Konya ve civarında bulunan benzeri tesisler ise küçük onarımlardan sonra, antrenmanlara veya eleme müsabakalarına tahsis edilebilir. Özetle ortaya çıkacak nihai rakam yukarda saydıklarımdan yüzde elli fazla olsa bile yine şimdiye kadar öngörülen ve medyada yayınlanan seviyelerin altında kalmaktadır. Bu rakamlar olimpiyat komitesince ‘ürkütücü’ veya ‘şüpheli’ olarak nitelendirilmez. .
Böylesine bir faaliyeti başlatabilirsek sadece Konya’ya değil, tüm bölgeye muazzam bir sosyal ve ekonomik canlılık kazandırılacağı kesindir. Ama daha önemlisi Olimpiyat seçici komitesinin seçim kıstaslarına cevap vermek için tüm yöre halkının canla başla çalışacağına da mutlak gözüyle bakıyorum.

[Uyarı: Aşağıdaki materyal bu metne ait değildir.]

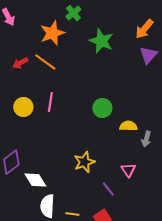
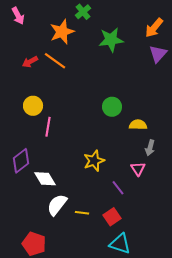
green star: (101, 41) -> (111, 40), turned -30
pink line: (50, 102) -> (48, 127), moved
gray arrow: (146, 139) -> (150, 148), moved
white semicircle: (47, 206) -> (57, 205), turned 35

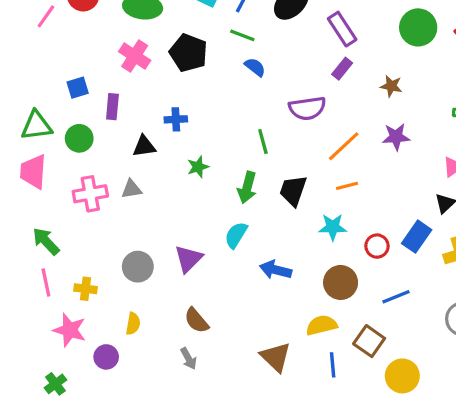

Zaten esas olan da budur; bu teşebbüse girişmeden evvel Konya halkının tam concensus’u* gerekir. Ondan sonrası nispeten kolaydır, çünkü sadece teknoloji devreye girecektir.”
Görüşlerimi sundum. Her halükarda Olimpiyatların ülkemizde yer alması bilhassa gençler için büyük bir ilham kaynağı olacak ve tüm spor branşlarında büyük gelişmeler yaşanacaktır.
---
*consensus: fikir birliği veya tam mutabakat.